Yesterday 38 opposition politicians and activists walked out of jail in Addis Ababa, where they had been held for almost two years. That is good news, but they never should have been there in the first place. After Mr. Meles’s party tried to deny its opponents the share of Parliament they won in an election in May 2005, protests erupted across the country, only to be crushed by Mr. Meles’s security forces at a cost of 193 civilian lives. (Six police officers also died.) Thousands of people were detained, including the opposition leaders — 35 of whom were sentenced to life in prison on preposterous charges of treason and inciting violence. Their release came after they signed a letter taking “full responsibility for the mistakes committed both individually and collectively” and begging for a pardon, which a regime-controlled board granted. Immediately after his release, opposition leader Hailu Shawel said he had signed the Orwellian statement under duress. But the fact that he and other leaders of civil society were released without restrictions on their political activity is a hopeful sign.

More political prisoners remain.
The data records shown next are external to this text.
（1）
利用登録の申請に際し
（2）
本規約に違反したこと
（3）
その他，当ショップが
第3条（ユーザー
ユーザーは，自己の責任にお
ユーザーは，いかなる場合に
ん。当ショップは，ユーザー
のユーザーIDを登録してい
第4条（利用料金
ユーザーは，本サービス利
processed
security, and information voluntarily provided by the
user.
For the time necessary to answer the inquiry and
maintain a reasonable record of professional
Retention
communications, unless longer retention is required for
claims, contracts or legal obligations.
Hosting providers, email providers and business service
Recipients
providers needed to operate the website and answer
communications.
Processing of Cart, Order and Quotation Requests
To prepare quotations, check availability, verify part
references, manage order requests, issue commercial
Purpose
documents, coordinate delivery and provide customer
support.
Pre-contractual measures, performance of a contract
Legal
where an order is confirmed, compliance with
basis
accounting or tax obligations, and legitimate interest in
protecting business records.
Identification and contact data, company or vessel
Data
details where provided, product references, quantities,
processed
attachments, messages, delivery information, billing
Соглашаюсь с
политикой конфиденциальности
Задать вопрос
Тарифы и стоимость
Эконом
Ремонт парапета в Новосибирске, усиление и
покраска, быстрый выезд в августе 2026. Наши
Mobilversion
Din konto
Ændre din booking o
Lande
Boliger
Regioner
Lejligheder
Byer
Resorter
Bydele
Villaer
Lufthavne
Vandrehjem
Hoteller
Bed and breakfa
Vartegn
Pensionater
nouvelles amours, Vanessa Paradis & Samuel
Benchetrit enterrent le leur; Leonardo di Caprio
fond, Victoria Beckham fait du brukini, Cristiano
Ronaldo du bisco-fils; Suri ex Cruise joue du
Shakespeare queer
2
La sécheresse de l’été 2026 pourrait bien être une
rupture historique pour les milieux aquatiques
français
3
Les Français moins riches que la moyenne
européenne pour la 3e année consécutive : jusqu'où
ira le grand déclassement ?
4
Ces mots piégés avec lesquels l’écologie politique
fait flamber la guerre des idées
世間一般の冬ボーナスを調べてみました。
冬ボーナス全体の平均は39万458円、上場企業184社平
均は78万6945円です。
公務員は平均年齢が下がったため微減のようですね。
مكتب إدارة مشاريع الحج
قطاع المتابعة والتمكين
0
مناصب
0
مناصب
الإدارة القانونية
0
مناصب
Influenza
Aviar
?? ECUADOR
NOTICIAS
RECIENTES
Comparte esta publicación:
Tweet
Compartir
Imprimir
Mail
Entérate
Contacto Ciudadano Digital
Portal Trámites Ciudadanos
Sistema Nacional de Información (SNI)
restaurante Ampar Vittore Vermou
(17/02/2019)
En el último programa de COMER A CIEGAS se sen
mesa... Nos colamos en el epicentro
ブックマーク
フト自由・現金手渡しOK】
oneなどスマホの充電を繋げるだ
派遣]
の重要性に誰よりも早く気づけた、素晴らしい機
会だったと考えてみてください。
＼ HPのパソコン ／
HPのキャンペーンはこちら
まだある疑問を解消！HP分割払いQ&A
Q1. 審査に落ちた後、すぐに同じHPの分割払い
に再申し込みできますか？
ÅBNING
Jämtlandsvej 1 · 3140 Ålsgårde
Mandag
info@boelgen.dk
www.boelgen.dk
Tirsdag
Mr. Meles’s troops also stand accused of human rights abuses in Somalia and in the country’s internal war against rebels in the Ogaden region. The Bush administration has remained mostly quiet about all of this, though the State Department played a back-channel role helping to arrange the prisoners’ release. The most visible U.S. pressure came in the form of a bill, sponsored by Rep. Donald M. Payne (D-N.J.), which would link U.S. aid to Ethiopia’s performance on human rights. It passed the House’s Africa subcommittee, chaired by Mr. Payne, this week. Ethiopia is a strategic ally. But it will probably take more work by its hard-pressed civil society, and more pressure from the United States, before it can be called a democratic one.